The Enough Project has reported that some companies are taking extra steps. For example, Intel has “demonstrated leadership on supply chain investigations”, Microsoft is “pioneering an internal audit system on conflict minerals”, Nokia has required “suppliers to map their supply chains”, and Acer “requires its suppliers to trace minerals back to their origin”.

An ethical and sustainable mining industry in the Democratic Republic of the Congo would benefit large segments of the population. This is something that Motorola Solutions is attempting to show through its Solutions for Hope project for a closed supply chain of responsibly sourced minerals. For the pilot project, Motorola Solutions shortened its supply chain for tantalum to include only the mine operator (a mining cooperative), a smelter, a components manufacturer (AVX) and the company itself. In this way, Motorola Solutions is creating an opportunity for market differentiation as an ethical brand offering consumers a conflict-free option. In March 2012, AVX published a press release saying that it had “delivered its first conflict-free capacitors to Motorola”.

While admitting that it cannot verify the origin of all the minerals in its products, Intel is progressively implementing controls focused on driving accountability and ownership within its supply chain through smelter reviews and validation audits. The company states that it has completed “on-site reviews of over 40 smelters in many countries, representing all four conflict minerals”. Intel is working in partnership with various different entities, including AVX and the Solutions for Hope project.

Opportunity for environmental leadership

Current international concern in regard to supply chains originating from the African Great Lakes region is focused on conflict and human rights aspects, rather than environmental impact. Similarly, ICT companies are not, in general, looking at the environmental dimension of sustainability. This opens up an opportunity for ITU, together with its partners in the United Nations system, to provide leadership in closing this gap.

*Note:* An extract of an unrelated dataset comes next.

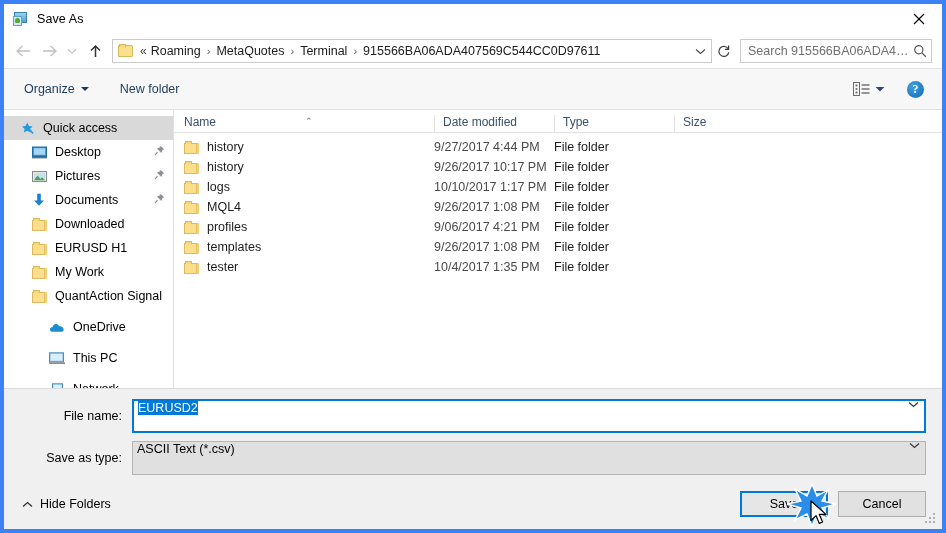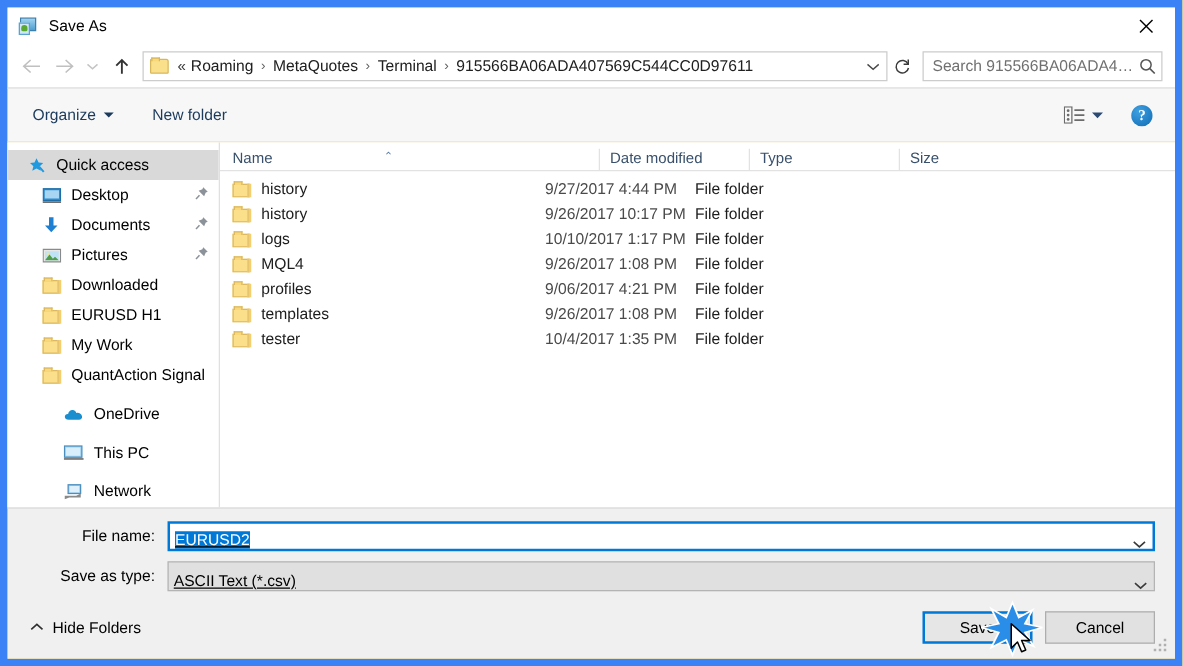"Save As" #dialog { background: #eab308 -> #a16207; border: 6px solid #3b82f6 -> 4px solid #3b82f6 }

The report outlines many initiatives that are aimed at providing the ICT sector with guidance and monitoring tools to conduct due diligence on their supply chains to ensure that their sourcing of tin, tantalum, tungsten and gold does not contribute to conflict and human rights violations. Some of these initiatives are operational; some are still in development. But their treatment of the environment is weak.

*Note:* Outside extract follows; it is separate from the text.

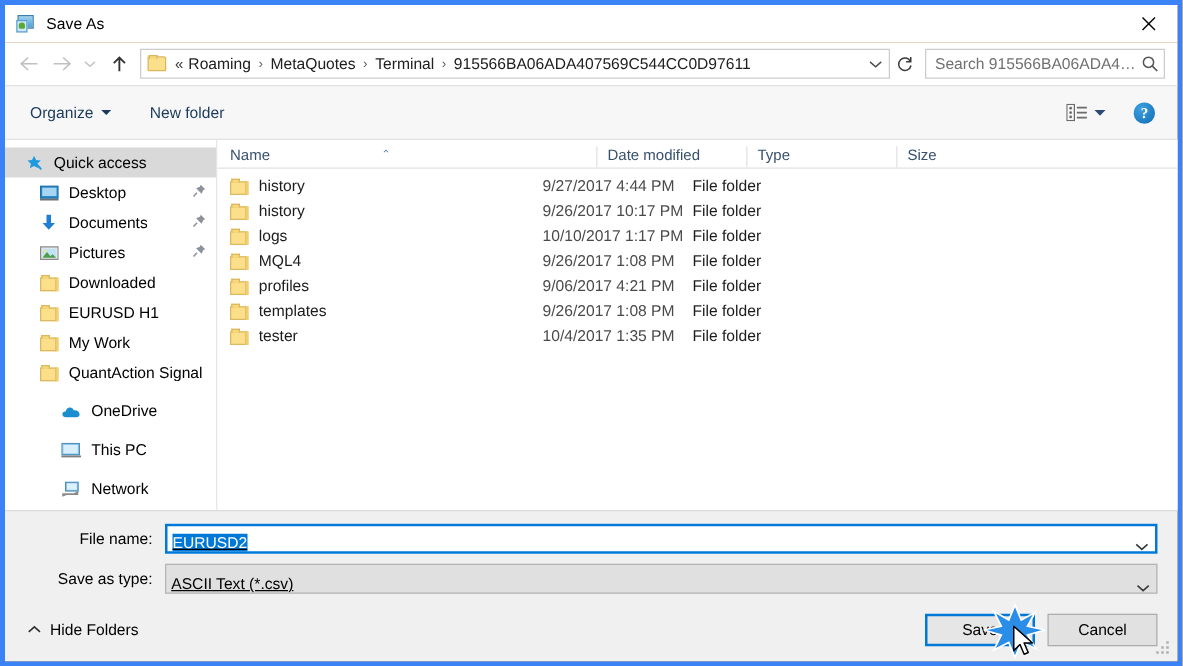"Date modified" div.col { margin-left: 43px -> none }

“Should the ICT sector wish to expand the due diligence imperative to cover environmental sustainability issues in the artisanal and small-scale mining sector, then existing initiatives — as they are currently operating — are inadequate in terms of geographical coverage and sustainability performance levels and support to those that are willing to expand their scope is called for,” underline Estelle Levin, Cristina Villegas and Ruby Weinberg (Estelle Levin Ltd). But first, the following questions will need to be answered. Is it feasible to integrate the environmental sustainability dimension into existing protection? And will stakeholders and the conflict mineral initiatives support such an action?

Study Group 5 of the ITU Telecommunication Standardization Sector (ITU–T) deals with “Environment and Climate Change”. It is addressing the specific question of “Environmental protection and recycling of ICT equipment/facilities” (Question 21/5). As part of that work, ITU–T Study Group 5 is considering the development of due diligence guidelines for metals supply. And as part of its mandate, this study group will identify current work on due diligence requirements around conflict minerals, and the other forums in which that topic is being debated. It will investigate how the output produced by these actors could be standardized. It will also identify all stakeholders, and see how those stakeholders not currently involved in due diligence work or forums (in particular, developing countries) can be brought into the process. The study will need to understand the complexity of metals supply chains and the management of environmental risks. Among the areas of focus will be the supply chain, extraction, site restoration, administrative interventions (taxes and royalties), media and publicity, and mitigation of fraud and conflicts.